• _Your objective_
Please return each entry exactly as it appears, but not the pictures.

━━━

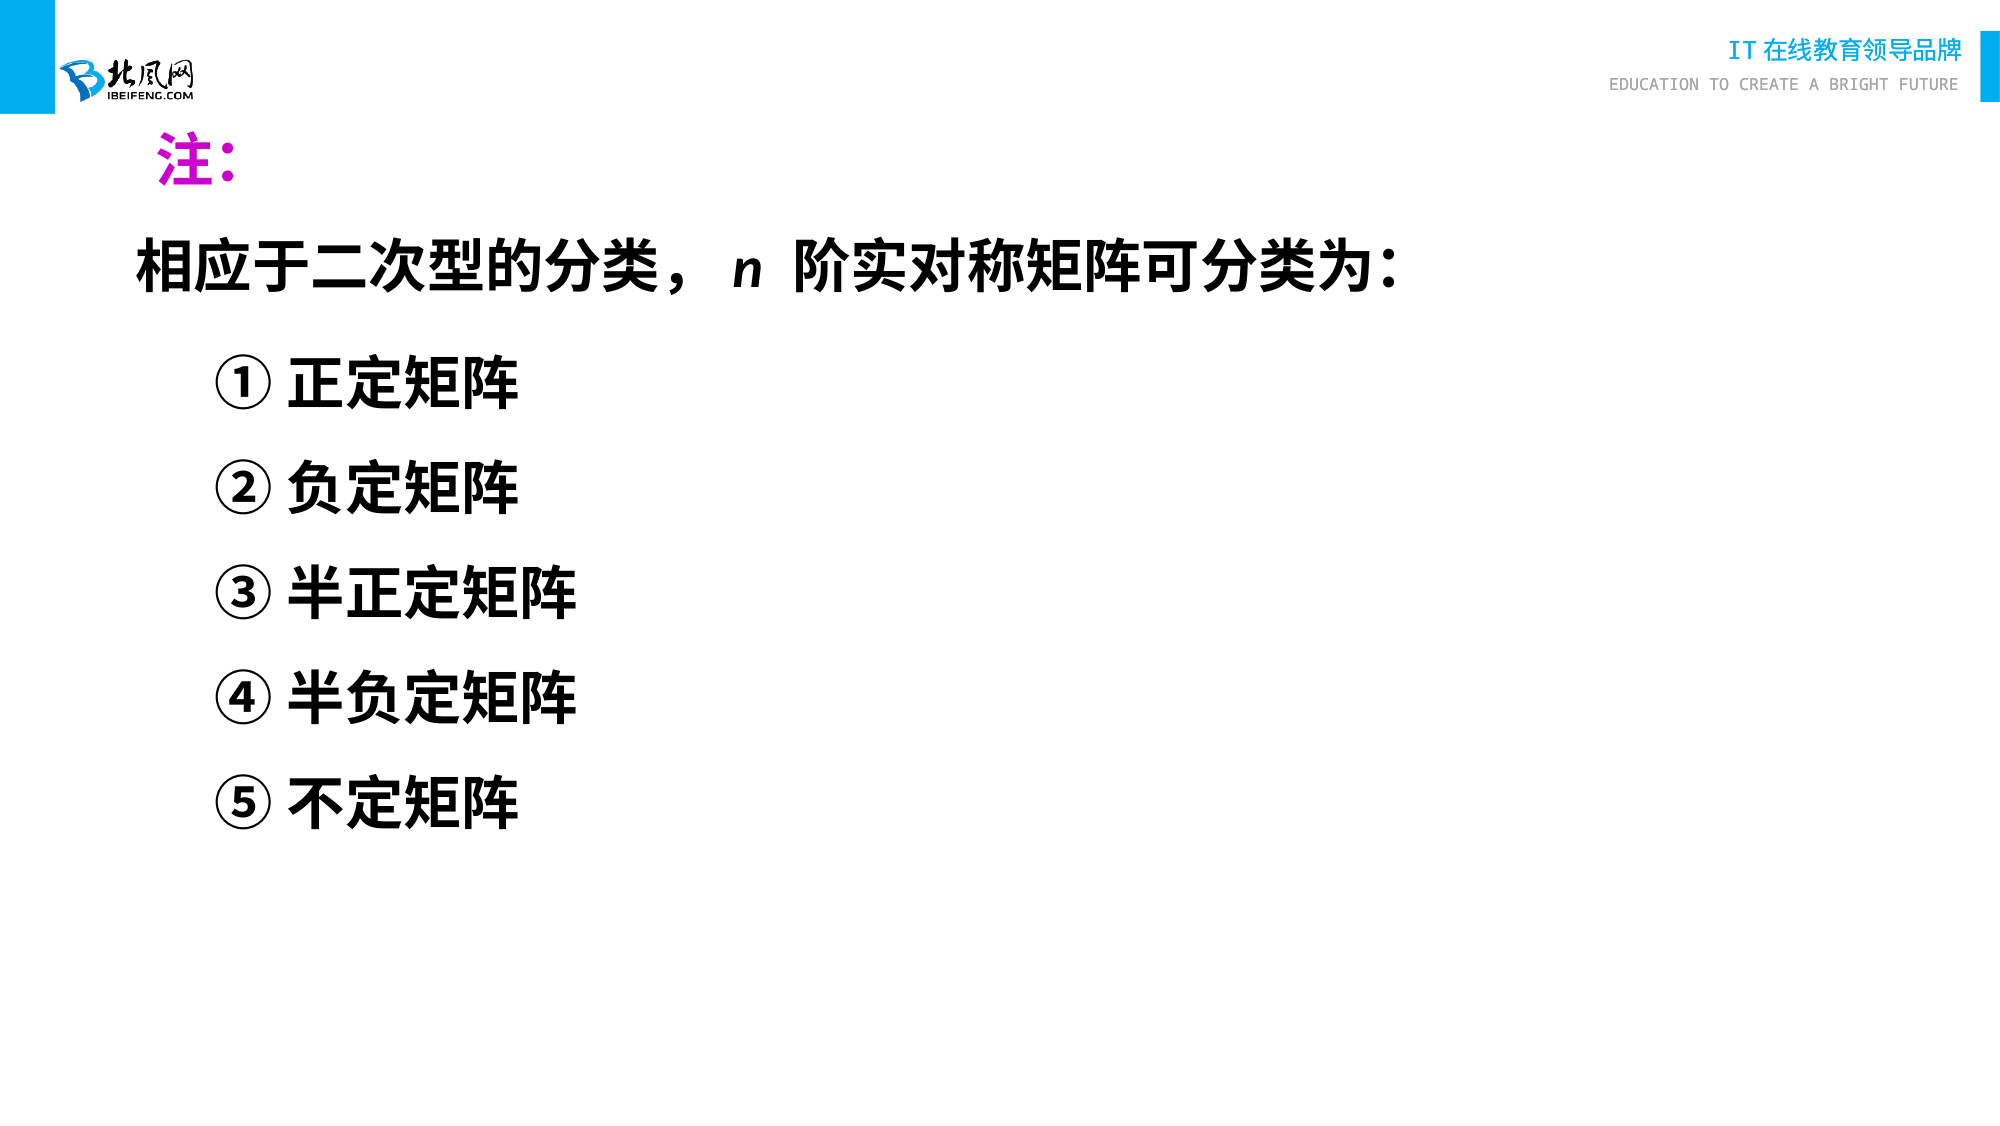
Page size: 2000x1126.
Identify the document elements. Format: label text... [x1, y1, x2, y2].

text_box 相应于二次型的分类，n 阶实对称矩阵可分类为： [117, 220, 2000, 308]
picture [56, 54, 198, 103]
text_box 注： [137, 113, 1115, 202]
text_box ①正定矩阵 ②负定矩阵 ③半正定矩阵 ④半负定矩阵 ⑤不定矩阵 [196, 308, 1260, 846]
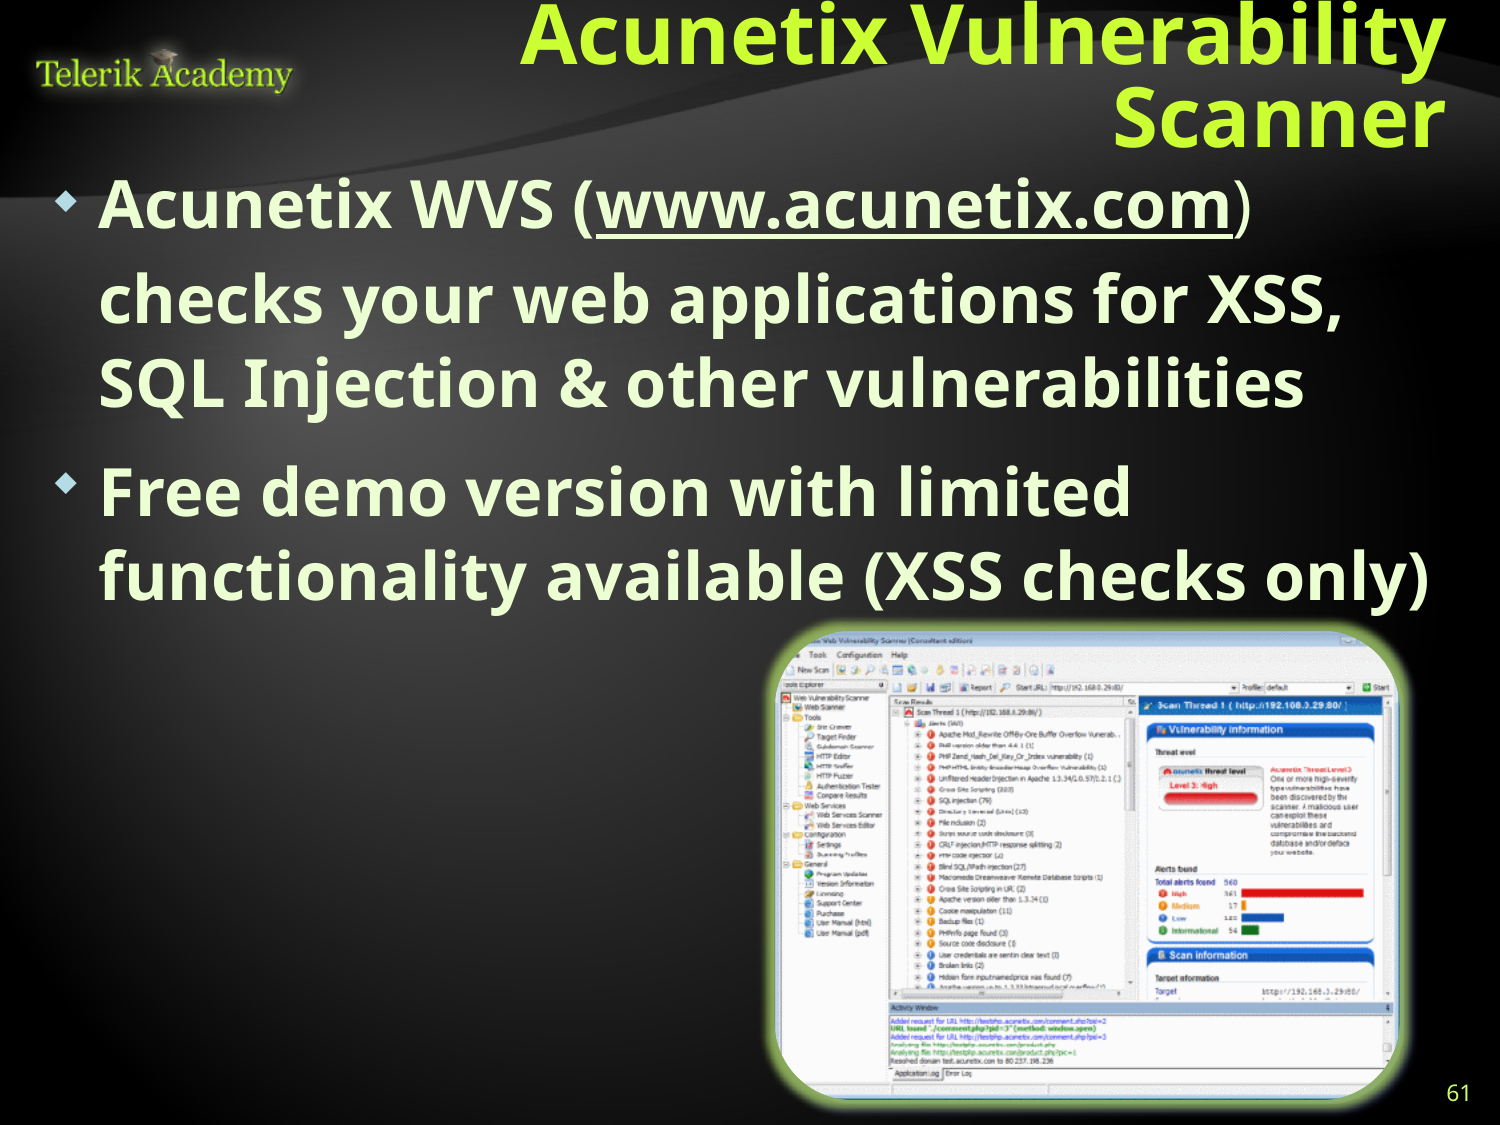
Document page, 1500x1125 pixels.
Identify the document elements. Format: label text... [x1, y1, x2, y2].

━━━

• _Answer to the problem_
Page size: 2000x1126.
Identify the document elements. Format: label text... [x1, y1, x2, y2].

text_box 相应于二次型的分类，n 阶实对称矩阵可分类为： [117, 220, 2000, 308]
picture [56, 54, 198, 103]
text_box 注： [137, 113, 1115, 202]
text_box ①正定矩阵 ②负定矩阵 ③半正定矩阵 ④半负定矩阵 ⑤不定矩阵 [196, 308, 1260, 846]
Document page, 1500x1125 pixels.
Identify the document elements. Format: label text... [x1, y1, x2, y2].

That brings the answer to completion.